How to Maintain Control when Growth Requires Capital

One approach to maintaining control is to stay private and grow slowly within your fiscal means. Chick-fil-A has followed that path. The Atlanta-based chain retains ownership over nearly 3,000 restaurants. It is one of the most well-respected restaurant companies in America.

Another option is to do what Au Bon Pain did. It created two classes of stock. Class A common stock had limited voting rights and was sold in the public markets. Class B shares were offered to founders, executives, and their families. Each share of Class B had three times the voting power as one share of Class A.

Shaich’s “Biggest Mistake”

Yet Shaich considers the two classes of shares as “probably the biggest mistake of my professional life.”
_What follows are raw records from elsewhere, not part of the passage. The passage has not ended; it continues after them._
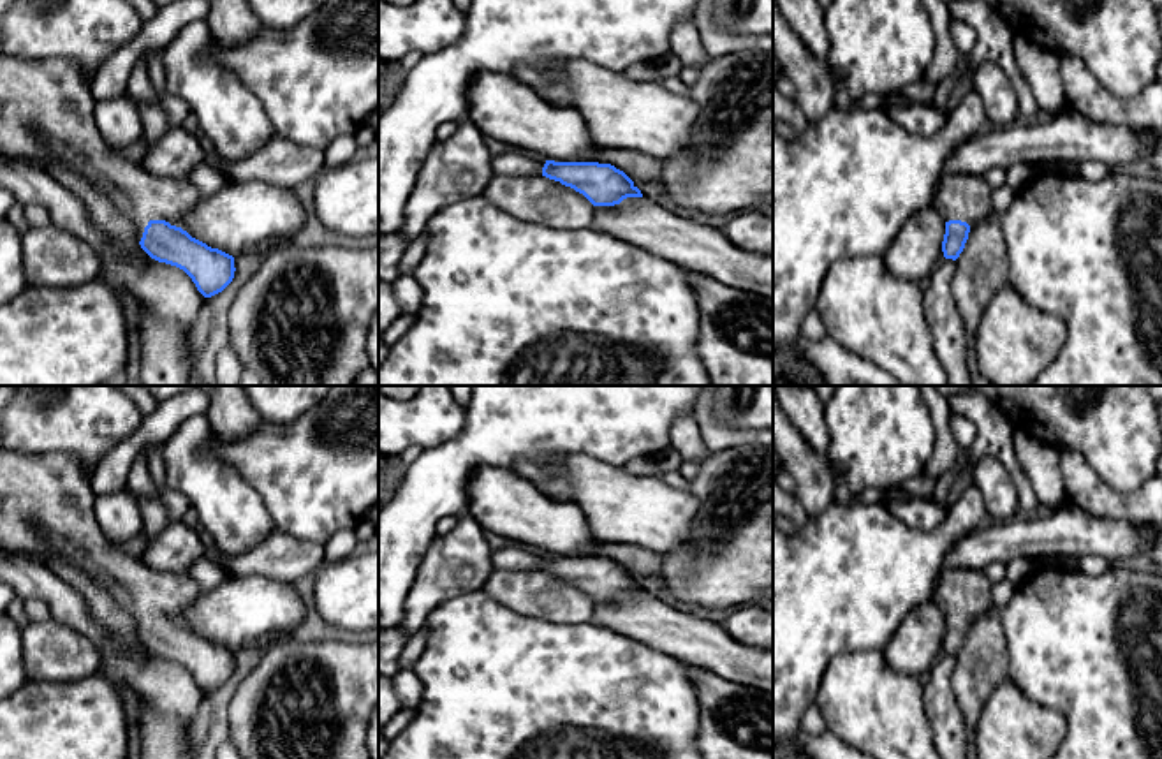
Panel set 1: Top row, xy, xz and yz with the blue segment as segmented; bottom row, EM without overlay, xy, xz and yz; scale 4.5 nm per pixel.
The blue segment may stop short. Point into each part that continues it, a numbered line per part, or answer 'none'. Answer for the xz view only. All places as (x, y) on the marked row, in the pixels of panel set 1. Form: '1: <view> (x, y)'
1: xz (696, 243)

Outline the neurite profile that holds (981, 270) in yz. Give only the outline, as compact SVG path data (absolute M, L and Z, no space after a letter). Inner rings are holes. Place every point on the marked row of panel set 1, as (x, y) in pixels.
M991 211L970 227L963 252L956 259L951 292L967 331L979 328L991 298L1007 285L1007 254L1000 215Z

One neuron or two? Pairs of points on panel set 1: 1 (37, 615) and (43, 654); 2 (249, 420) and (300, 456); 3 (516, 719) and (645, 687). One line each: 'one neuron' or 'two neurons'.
1: two neurons
2: two neurons
3: one neuron

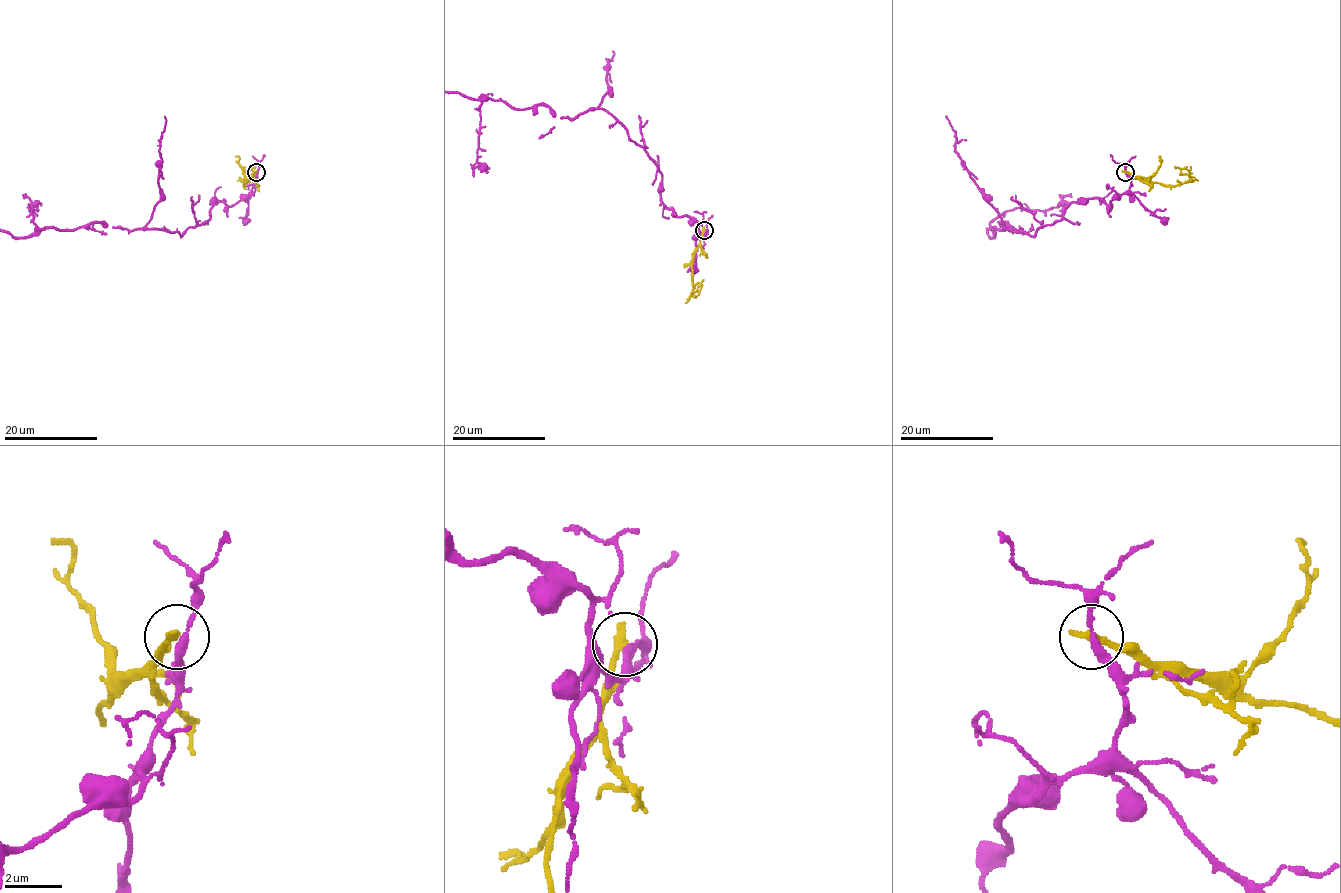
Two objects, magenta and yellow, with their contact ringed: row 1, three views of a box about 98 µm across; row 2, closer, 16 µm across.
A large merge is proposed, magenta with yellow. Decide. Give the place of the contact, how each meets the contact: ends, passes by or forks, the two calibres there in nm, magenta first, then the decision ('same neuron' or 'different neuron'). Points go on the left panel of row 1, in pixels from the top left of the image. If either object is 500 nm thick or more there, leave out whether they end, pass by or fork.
(256, 172) | magenta passes by | yellow ends | 240/300 nm | different neuron

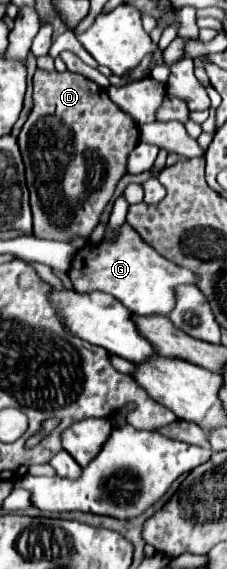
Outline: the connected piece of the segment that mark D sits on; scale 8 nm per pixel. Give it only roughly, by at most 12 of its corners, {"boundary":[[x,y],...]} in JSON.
{"boundary":[[34,74],[18,146],[34,236],[88,238],[138,124],[80,74]]}

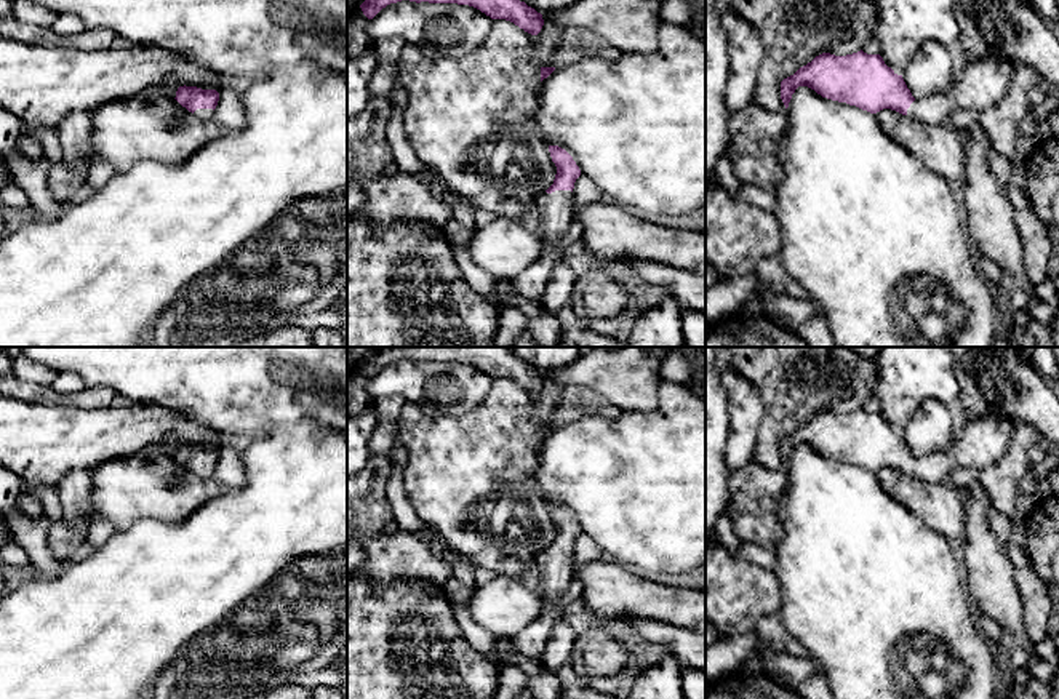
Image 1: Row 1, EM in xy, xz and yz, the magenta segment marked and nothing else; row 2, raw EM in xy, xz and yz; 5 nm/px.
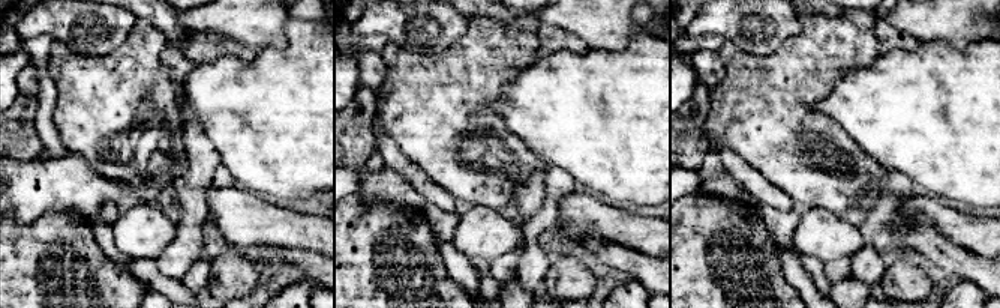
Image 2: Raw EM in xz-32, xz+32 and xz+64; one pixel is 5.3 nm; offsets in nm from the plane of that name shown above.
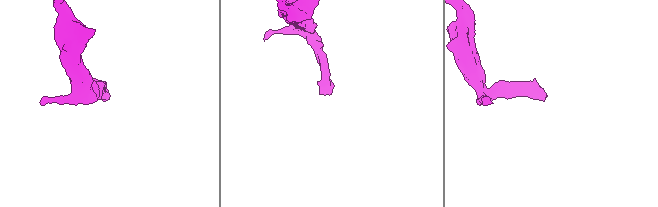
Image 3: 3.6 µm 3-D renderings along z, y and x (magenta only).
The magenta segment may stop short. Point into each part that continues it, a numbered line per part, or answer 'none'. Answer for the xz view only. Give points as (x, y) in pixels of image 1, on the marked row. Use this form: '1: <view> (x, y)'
1: xz (557, 208)

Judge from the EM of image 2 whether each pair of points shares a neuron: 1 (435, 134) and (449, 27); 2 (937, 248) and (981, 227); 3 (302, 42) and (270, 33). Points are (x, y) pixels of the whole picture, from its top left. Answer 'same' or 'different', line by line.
1: different
2: different
3: different

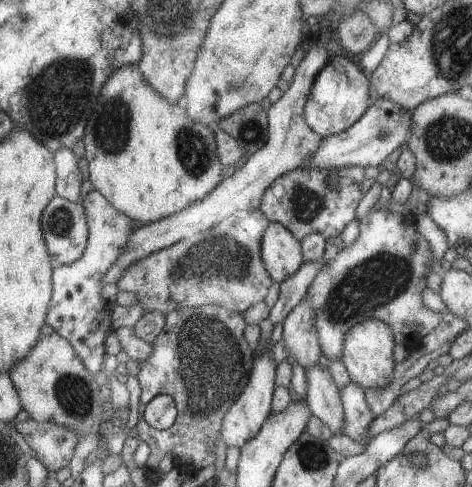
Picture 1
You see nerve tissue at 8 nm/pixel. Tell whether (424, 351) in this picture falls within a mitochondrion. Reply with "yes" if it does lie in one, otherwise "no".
no

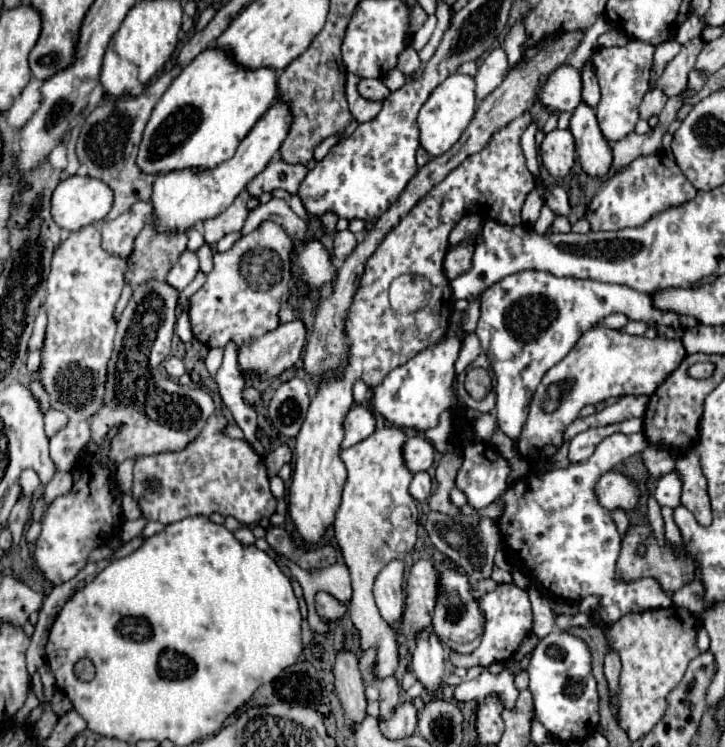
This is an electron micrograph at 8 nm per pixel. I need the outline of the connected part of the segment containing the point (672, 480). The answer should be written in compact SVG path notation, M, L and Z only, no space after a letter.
M669 472L657 480L655 500L659 506L677 506L681 500L681 478L677 472Z

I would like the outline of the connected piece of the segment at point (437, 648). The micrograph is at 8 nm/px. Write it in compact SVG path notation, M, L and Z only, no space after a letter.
M421 632L417 636L411 670L429 692L441 694L445 674L445 648L433 632Z

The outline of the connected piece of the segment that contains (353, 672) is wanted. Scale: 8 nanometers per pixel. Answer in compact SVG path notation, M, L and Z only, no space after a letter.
M339 650L333 664L335 690L349 726L363 720L365 712L365 680L359 672L359 658L351 650Z

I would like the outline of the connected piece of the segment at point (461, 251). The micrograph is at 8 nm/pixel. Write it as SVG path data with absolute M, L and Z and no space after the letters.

He faults himself for failing to insist on larger voting power for Class B shares. He cites the equity structure of Facebook as a good example of what he wished he had done. Had each share of Class B represented 10 votes instead of three, he would have had more than 50% of the votes.

Credibility Is Currency

Ron Shaich concludes by warning entrepreneurs to be careful about how much control they are willing to give up. If you find yourself no longer in control, hang on to your credibility. “Credibility is your most important currency” once you lose control.

R. Shaich. Know What Matters. Boston, MA: Harvard Business Review Press, 2023.